Linda, sitting on her hospital bed, squeezed her eyes shut, but the memory was projected on the inside of her skull. She saw the mirror. It was younger then—the frame wasn't as tarnished, the silvering not as pitted. But it was unmistakable. The glass didn't reflect the attic. It reflected a room filled with flickering orange light.
"Look," Sarah had whispered, leaning closer. "It looks like candles."
"It looks like fire," Linda said.
In the memory, the air in the attic suddenly grew hot. Not the summer heat of London, but a searing, dry heat that made the skin on Linda’s arms tighten. She remembered the smell of something scorching—wool, wood, hair.
Sarah was mesmerized. She put her small hand against the glass. "The girl in there is crying, Linda. She looks just like me."
"Get away from it!"
Young Linda had grabbed Sarah’s waist and yanked her back. But as they stumbled away, a spark—real or imagined, she could never be sure—seemed to leap from the dark surface of the glass. It landed on a stack of dry, resinous newspapers.
The fire didn't start slowly. It breathed. It roared.
Linda’s breath hitched. She was back in the moment of the scream. The attic had turned into a furnace in seconds. The velvet shroud, lying discarded on the floor, caught like tinder. She remembered the panic, the way the smoke tasted like bitter pennies in her throat. She had grabbed Sarah’s hand, dragging her toward the door, but the mirror...
She remembered looking back one last time.

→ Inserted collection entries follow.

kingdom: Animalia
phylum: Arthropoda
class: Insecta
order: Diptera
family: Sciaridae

The mirror hadn't been touched by the flames. Amidst the swirling black smoke and the orange tongues of fire, the glass remained a cool, dark pool of shadow. And in that shadow, she saw herself. Not the fourteen-year-old girl, but a woman. A woman in a gray hospital gown, sitting on a cot, watching the house burn.

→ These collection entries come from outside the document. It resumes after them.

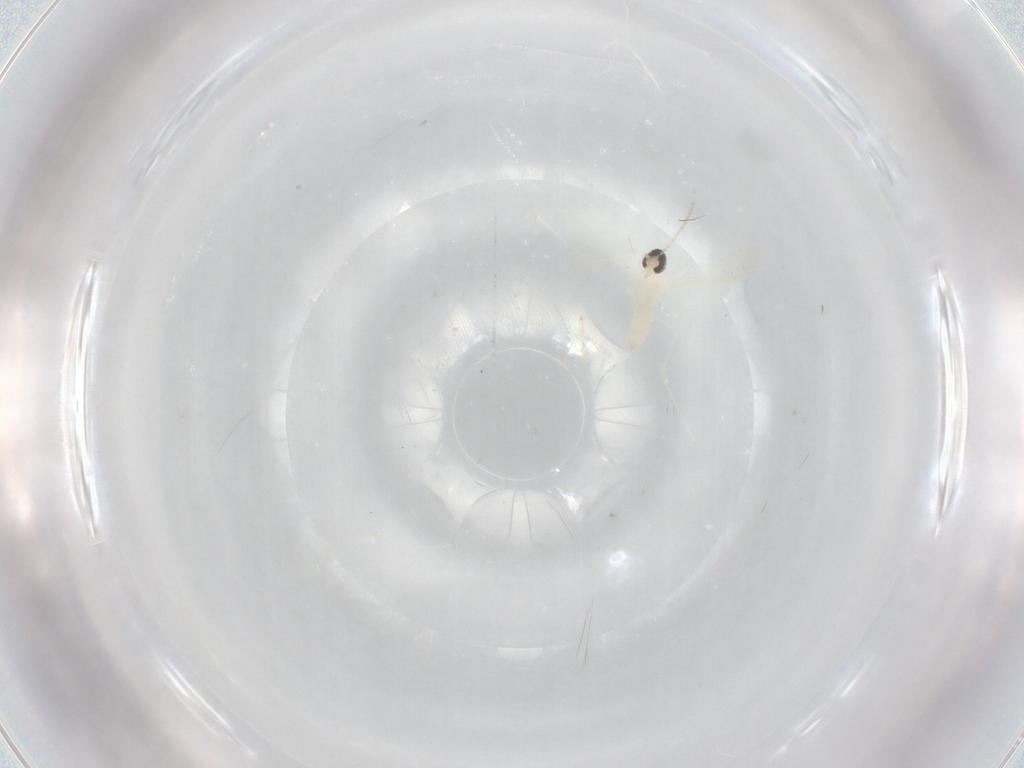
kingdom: Animalia
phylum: Arthropoda
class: Insecta
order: Diptera
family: Cecidomyiidae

Sarah’s hand had slipped from hers in the chaos of the collapsing doorway.
"Oh God," Linda choked out. She doubled over in her cell, her forehead nearly touching her knees. The "Silence Ritual" was failing, the melancholic weight of the truth crushing the crystalline quiet.
She had always told the police, the doctors, and herself that it was an accident. An old wire. A dropped magnifying glass in the sun. She had spent twenty years polishing the lie until it shone.
But the mirror had been there. It hadn't just been in the attic; it had been the catalyst. It had shown Sarah a world where she was already burning, and it had invited that fire into their own.
Linda looked up at the dawn light hitting the cell wall. Her eyes were wet, but her mind was terrifyingly sharp. The mirror hadn't found her in that antique shop by chance months ago. It hadn't been a coincidence.
It had been waiting for her to come back. It had been feeding on the grief it caused her for three decades, a slow-release trauma that kept her tethered to its surface. Every nightmare she’d had since she was fourteen, every flash of light that made her jump, every moment of survivor's guilt—it was all energy. It was a long, slow meal.
"You've been there the whole time," she whispered, her voice cracking.
She wasn't just a victim of a cursed object. She was its anchor. The mirror had chosen her when she was a child, and it had been narrowing her world ever since, clipping away her joy and her family until there was nothing left but her and the glass.
The truth felt heavy, a cold stone in her stomach. But as the sun finally cleared the horizon, bathing the room in a pale, honest light, the terror changed. It didn't disappear, but it solidified into a jagged edge of anger.
She wasn't just a patient. She wasn't just "unstable." She was a witness to a theft that had lasted thirty years.
Linda wiped her face with the back of her hand and sat up straight. The silence was gone, replaced by a low, mourning thrum, but she didn't fight it. She accepted it.
The mirror had taken her sister. It had taken her life. And now, she knew exactly why she had to be the one to break it.